I finished the work on the carbs today. Wow! Much stronger and smoother running.
My Manometer:

I built this manometer with long tubing connectors but I also put a resonator/absorption chamber (piece of pipe) in each line that serves 2 purposes. 1) The added volume of air in it absorbs most of the pulse fluctuations making the meter easy to read. And 2) these pipe chambers are large enough that any one of them will hold
all of the fluid in the entire manometer system thereby eliminating the worry of sucking anything into the engine if a leak developes somewhere.
My Valk hooked to the manometer:


I use short pieces of copper tubing connected to intakes with short pieces of viton to keep my plastic manometer tubing away from hot parts while syncing the carbs.


This is what I found when I got the carbs off and began to go through them: 5 bad air cut valves, a bad PAIR control valve, and cracked hoses on the air cut valves. I had to laugh at myself because I had read on the board that replacing vacuum hoses was a good place to start when trying to chase down leaks and I had replaced all the hoses on the manifolds but never noticed the hoses to the air cut valves.

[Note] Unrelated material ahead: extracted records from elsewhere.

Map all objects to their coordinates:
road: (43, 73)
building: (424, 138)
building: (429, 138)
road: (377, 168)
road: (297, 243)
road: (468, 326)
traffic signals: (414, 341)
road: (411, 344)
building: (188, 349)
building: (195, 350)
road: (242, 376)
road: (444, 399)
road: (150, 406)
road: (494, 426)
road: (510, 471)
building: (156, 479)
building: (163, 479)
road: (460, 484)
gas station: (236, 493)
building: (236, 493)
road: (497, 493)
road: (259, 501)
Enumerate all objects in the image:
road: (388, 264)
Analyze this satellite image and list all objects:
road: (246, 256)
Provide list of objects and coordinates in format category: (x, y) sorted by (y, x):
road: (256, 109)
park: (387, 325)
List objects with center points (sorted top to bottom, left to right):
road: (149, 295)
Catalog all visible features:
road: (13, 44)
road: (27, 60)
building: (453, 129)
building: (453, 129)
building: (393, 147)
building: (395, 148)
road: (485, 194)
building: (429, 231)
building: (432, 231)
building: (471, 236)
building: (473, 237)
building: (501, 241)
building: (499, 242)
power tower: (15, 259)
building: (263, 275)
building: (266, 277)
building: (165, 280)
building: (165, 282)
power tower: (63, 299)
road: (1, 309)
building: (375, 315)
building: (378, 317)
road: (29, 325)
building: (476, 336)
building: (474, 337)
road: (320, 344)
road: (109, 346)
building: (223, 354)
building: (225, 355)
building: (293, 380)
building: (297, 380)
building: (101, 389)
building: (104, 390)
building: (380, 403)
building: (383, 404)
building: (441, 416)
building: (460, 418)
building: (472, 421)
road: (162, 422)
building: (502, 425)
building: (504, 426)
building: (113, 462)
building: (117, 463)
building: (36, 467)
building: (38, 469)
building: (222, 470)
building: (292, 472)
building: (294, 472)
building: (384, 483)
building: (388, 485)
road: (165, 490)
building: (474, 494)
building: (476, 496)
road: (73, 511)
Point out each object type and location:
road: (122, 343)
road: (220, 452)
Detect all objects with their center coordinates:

Since 5 out of 6 air cut valves were leaking and I did not have the budget to buy them this month, I plugged each of the bad ones off. I figgured I would start with the pilot screws a bit farther out than for normal just to keep decel popping down. Well I did not notice any decel popping so I will adjust these a little bit sometime soon.
Anyway, the front wheel is leaving the ground when going into 2nd so I think all is doing pretty well now. It is still not as fast as it was when I bought it, but that is another story.